The study was done on patients with complete files for HCVAb test results. Only cases that had a positive HCVAb result following a negative result were considered as new cases. For trace backing, we recorded the blood transfusions' date and the blood bags' number from last negative test results (HCVAb) to the first positive test result. These data were sent to the transfusion center. The suspected donors were contacted and asked to be tested again in the transfusion center.
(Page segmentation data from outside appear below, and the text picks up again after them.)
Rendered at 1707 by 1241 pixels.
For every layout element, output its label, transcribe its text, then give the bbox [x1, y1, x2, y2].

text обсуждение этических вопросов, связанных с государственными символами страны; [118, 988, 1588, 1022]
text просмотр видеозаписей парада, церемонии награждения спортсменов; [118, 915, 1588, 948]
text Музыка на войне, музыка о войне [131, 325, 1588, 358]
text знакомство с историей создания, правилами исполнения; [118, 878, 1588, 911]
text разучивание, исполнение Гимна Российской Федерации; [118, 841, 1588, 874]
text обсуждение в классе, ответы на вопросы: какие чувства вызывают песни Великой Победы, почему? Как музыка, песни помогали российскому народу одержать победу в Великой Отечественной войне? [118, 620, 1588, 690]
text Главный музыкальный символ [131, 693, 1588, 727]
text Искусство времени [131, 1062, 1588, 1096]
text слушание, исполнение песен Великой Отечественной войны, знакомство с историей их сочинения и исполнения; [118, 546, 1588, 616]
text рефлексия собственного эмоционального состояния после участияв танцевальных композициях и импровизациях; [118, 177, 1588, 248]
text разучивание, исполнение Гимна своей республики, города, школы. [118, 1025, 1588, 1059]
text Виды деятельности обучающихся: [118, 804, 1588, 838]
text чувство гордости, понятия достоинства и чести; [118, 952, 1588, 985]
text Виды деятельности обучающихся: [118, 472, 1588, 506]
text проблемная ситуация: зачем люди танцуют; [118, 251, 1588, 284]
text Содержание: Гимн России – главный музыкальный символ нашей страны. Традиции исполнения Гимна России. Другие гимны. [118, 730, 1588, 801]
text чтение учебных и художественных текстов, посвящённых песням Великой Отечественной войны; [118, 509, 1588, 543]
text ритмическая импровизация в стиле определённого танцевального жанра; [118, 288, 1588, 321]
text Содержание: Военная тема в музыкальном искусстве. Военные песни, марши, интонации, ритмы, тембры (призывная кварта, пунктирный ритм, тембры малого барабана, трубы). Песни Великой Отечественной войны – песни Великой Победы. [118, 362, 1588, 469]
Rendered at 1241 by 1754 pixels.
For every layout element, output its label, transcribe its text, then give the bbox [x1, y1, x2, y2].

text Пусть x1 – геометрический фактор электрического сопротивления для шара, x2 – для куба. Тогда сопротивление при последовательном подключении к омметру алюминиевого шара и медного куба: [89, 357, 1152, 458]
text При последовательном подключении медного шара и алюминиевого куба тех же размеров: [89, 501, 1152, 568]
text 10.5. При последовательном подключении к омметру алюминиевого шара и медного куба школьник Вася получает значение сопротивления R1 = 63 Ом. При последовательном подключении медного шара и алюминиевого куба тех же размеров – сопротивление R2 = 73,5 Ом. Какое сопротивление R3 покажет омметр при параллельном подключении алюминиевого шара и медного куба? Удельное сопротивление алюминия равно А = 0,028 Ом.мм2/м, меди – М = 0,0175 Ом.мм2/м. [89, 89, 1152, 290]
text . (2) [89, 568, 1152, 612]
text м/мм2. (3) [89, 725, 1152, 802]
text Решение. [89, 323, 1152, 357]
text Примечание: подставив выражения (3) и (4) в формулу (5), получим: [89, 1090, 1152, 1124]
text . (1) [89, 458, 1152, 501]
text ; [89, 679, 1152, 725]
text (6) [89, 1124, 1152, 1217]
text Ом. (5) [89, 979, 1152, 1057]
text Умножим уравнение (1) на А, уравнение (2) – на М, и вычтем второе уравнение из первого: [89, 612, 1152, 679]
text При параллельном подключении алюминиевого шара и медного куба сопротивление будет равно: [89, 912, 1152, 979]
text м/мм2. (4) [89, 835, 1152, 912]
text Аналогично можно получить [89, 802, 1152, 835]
A total of 395 patients were studied; 229 (58%) males and 166 (42%) females. Mean age was 27.5 years. We had 109 HCV (27.5%) positive cases of whom 21 were infected after 1996. We traced the last five cases contaminated during 2003 and 2004. These five patients had 13, 10, 13, 12, and 6 donors, respectively (totally 54 donors were found). We proved the healthy state in 68.5% (37 of 54) of our donors population. Of them, 81% were repeated donors and 17 of 54 donors (31.5%) could not be traced (because of change in addresses). We did not have any HCV new cases after 2004.
We could not prove HCV transmission from donors as the source of infection. Although parenteral transmission is always on top of the list in HCV infection, the possibility of hospital and/or nursing personnel transmission and/or patient-to-patient transmission such as use of common instruments like subcutaneous Desferal(®) infusion pumps; which the patients used for iron chelation therapy, should also be kept in mind.
对血袋进行筛查是保障血液安全的重要步骤。在伊朗,丙型肝炎病毒(HCV)筛查始于1996年。在开始对血袋进行筛查并从受血者追溯至供血者后,我们决定确定地中海贫血患者中的丙型肝炎新病例。
本研究针对有完整HCV抗体检测结果档案的患者进行。只有HCV抗体检测结果从阴性转为阳性的病例才被视为新病例。为了追溯,我们记录了从上次阴性检测结果(HCV抗体)到首次阳性检测结果期间的输血日期和血袋编号。这些数据被发送至输血中心。联系疑似供血者并要求他们在输血中心再次接受检测。
共研究了395例患者;其中男性229例(58%),女性166例(42%)。平均年龄为27.5岁。我们有109例HCV阳性病例(27.5%),其中21例是在1996年后感染的。我们追溯了2003年和2004年期间受污染的最后5例病例。这5例患者分别有13名、10名、13名、12名和6名供血者(共找到54名供血者)。我们证实了68.5%(54名中的37名)供血者群体的健康状况。其中,81%是重复供血者,54名供血者中有17名(31.5%)无法追溯(因地址变更)。2004年后我们没有发现任何HCV新病例。
我们无法证明供血者是感染源导致HCV传播。虽然在HCV感染中,经肠道外传播始终是首要传播途径,但医院和/或医护人员传播以及/或患者之间传播的可能性,如使用皮下去铁胺(Desferal®)输液泵等患者用于铁螯合治疗的共用器械,也应予以考虑。